* About this exercise *
Check each line of the entries below for the word "wire", and copy the lines that have it.

Design files in plain text
☆ ☆ ☆ ☆ ☆

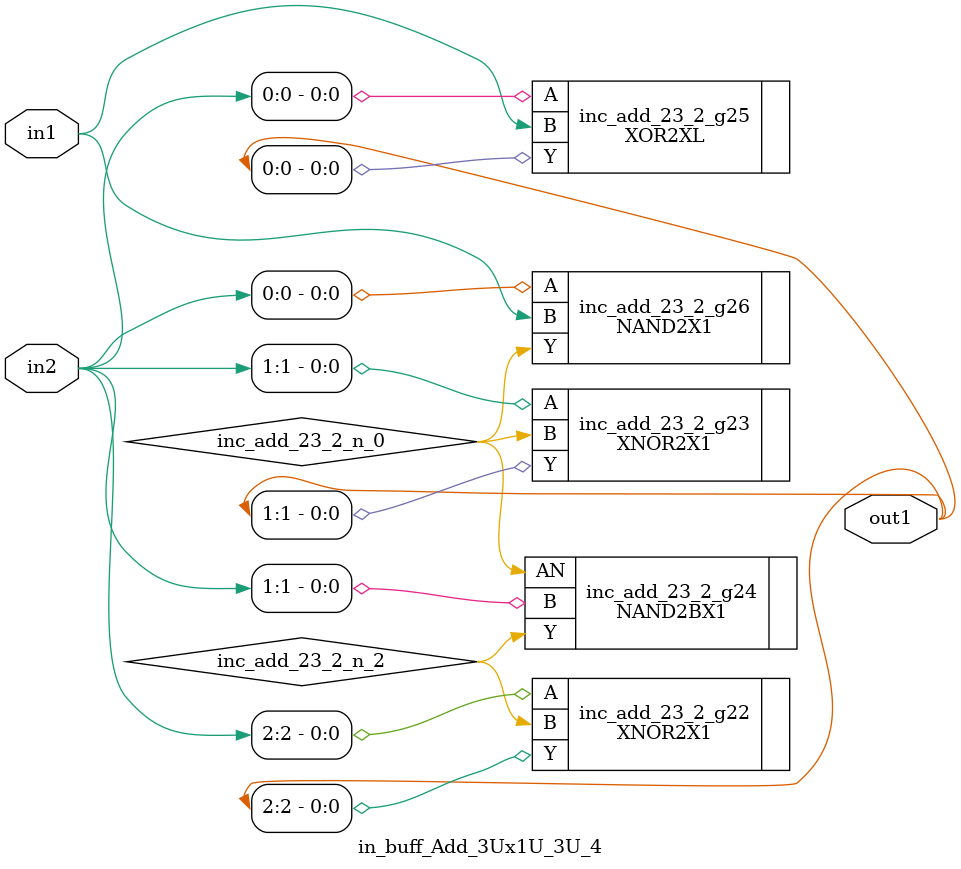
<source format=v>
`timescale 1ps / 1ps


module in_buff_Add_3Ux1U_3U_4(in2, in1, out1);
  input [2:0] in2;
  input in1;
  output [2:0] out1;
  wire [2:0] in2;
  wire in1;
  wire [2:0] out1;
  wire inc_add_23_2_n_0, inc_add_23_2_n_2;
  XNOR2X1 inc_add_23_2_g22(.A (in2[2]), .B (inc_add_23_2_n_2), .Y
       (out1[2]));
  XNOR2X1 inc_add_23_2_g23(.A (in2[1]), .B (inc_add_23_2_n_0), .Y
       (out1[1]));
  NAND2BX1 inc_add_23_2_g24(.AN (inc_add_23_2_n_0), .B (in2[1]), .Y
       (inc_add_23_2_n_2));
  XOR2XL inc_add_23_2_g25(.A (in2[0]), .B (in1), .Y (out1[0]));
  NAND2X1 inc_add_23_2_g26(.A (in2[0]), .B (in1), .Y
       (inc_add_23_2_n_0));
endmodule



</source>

☆ ☆ ☆ ☆ ☆

* Answer to this task *
  wire [2:0] in2;
  wire in1;
  wire [2:0] out1;
  wire inc_add_23_2_n_0, inc_add_23_2_n_2;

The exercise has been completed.